Kabaroman.com – Direktur Eksekutif Center of Economic and Law Studies (Celios), Bhima Yudhistira, menilai bahwa kehadiran Badan Pengelola Investasi Daya Anagata Nusantara (Danantara) dapat menjadi kunci percepatan pembiayaan transisi energi di Indonesia. Hal ini mencakup program pensiun dini Pembangkit Listrik Tenaga Uap (PLTU) batu bara serta pengembangan energi baru terbarukan (EBT). Menurut Bhima, mekanisme Danantara memiliki potensi besar untuk menarik investasi asing dan mempercepat realisasi proyek-proyek berkelanjutan.
Saat dihubungi ANTARA di Jakarta pada Senin (tanggal), Bhima menjelaskan bahwa salah satu cara untuk mempercepat pembiayaan transisi energi adalah dengan mengonsolidasikan aset PT Perusahaan Listrik Negara (PLN) ke dalam Danantara. Aset-aset tersebut dapat dijadikan sebagai jaminan untuk mendapatkan pembiayaan transisi energi. Namun, ia menekankan pentingnya memastikan bahwa aset yang dijaminkan bukan berasal dari PLTU batu bara.
“Yang terpenting adalah aset yang dijaminkan ini adalah aset-aset yang di luar dari aset PLTU batu bara,” ujar Bhima. Ia melanjutkan bahwa dengan dukungan aset dari BUMN lainnya, PLN dapat mengakses investasi dalam jumlah besar. Dengan total aset Danantara yang diproyeksikan mencapai US$900 miliar, badan ini menjadi kendaraan investasi super penting untuk menarik dana asing guna mendukung bisnis dan proyek-proyek berkelanjutan.
Selain transisi energi, Bhima juga menyebut bahwa program-program strategis pemerintah seperti Program 3 Juta Rumah dan program ketahanan pangan dapat dibiayai melalui mekanisme Danantara. “Jadi, Danantara menjadi super investment vehicle atau kendaraan investasi yang sangat penting. Dengan berbagai mekanisme investasinya, diharapkan bisa mendorong percepatan realisasi investasi,” tambahnya.
Bhima menegaskan bahwa masuknya investasi melalui Danantara tidak hanya akan mendorong pembangunan infrastruktur, tetapi juga meningkatkan serapan tenaga kerja di sektor formal. Selain itu, hal ini juga berkontribusi pada peningkatan Pembentukan Modal Tetap Bruto (PMTB) atau investasi langsung di Indonesia.
Meski demikian, Bhima menyoroti pentingnya tata kelola yang baik dalam pengoperasian Danantara. Pertama, ia menekankan perlunya penerapan standar Environmental, Social, and Governance (ESG) yang tinggi. Hal ini karena investor asing, terutama dari negara maju, sangat memperhatikan aspek keberlanjutan dalam proyek-proyek yang mereka danai.
“Mereka tentu melakukan penyamaan standar dulu. Jadi, ESG menjadi standar penting yang harus dikejar. Proyek-proyek yang didanai dan ditawarkan kepada investor haruslah proyek-proyek yang berkelanjutan, proyek-proyek yang hijau,” ujar Bhima.
Kedua, terkait tata kelola termasuk penunjukan direksi Danantara, Bhima menegaskan bahwa proses ini harus bebas dari kepentingan politik atau konflik kepentingan. Direksi yang ditunjuk tidak boleh memiliki saham atau kepentingan di industri yang rawan konflik kepentingan.
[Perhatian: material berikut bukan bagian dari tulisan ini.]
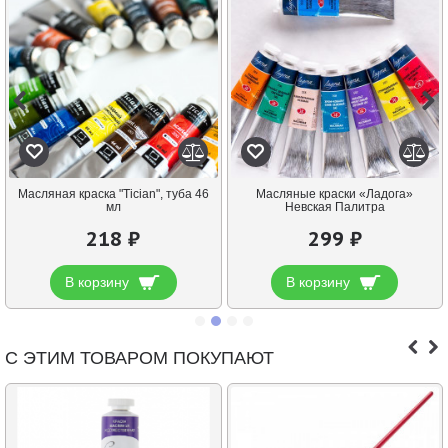
Масляная краска "Tician", туба 46
Масляные краски «Ладога»
мл
Невская Палитра
218 ₽
299 ₽
В корзину
В корзину
С ЭТИМ ТОВАРОМ ПОКУПАЮТ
“Itu yang harus dijaga, dan juga harus ada tata kelola serta safe guard untuk melindungi dari praktik korupsi, karena nilai aset Danantara juga sangat besar,” ujarnya.
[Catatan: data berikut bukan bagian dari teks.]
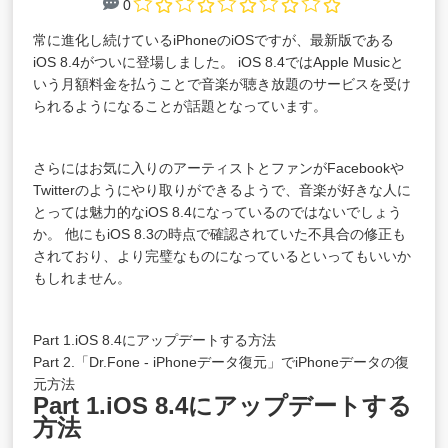
0
常に進化し続けているiPhoneのiOSですが、最新版である
iOS 8.4がついに登場しました。 iOS 8.4ではApple Musicと
いう月額料金を払うことで音楽が聴き放題のサービスを受け
られるようになることが話題となっています。
さらにはお気に入りのアーティストとファンがFacebookや
Twitterのようにやり取りができるようで、音楽が好きな人に
とっては魅力的なiOS 8.4になっているのではないでしょう
か。 他にもiOS 8.3の時点で確認されていた不具合の修正も
されており、より完璧なものになっているといってもいいか
もしれません。
Part 1.iOS 8.4にアップデートする方法
Part 2.「Dr.Fone - iPhoneデータ復元」でiPhoneデータの復
元方法
Part 1.iOS 8.4にアップデートする
方法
Dengan potensi besar yang dimiliki Danantara, Bhima optimistis bahwa badan ini dapat menjadi motor penggerak percepatan investasi di Indonesia. Namun, keberhasilannya sangat bergantung pada transparansi, akuntabilitas, dan profesionalisme dalam pengelolaan aset. Jika semua elemen ini dapat diwujudkan, Danantara tidak hanya akan membantu transisi energi, tetapi juga mendukung pembangunan berkelanjutan di berbagai sektor strategis.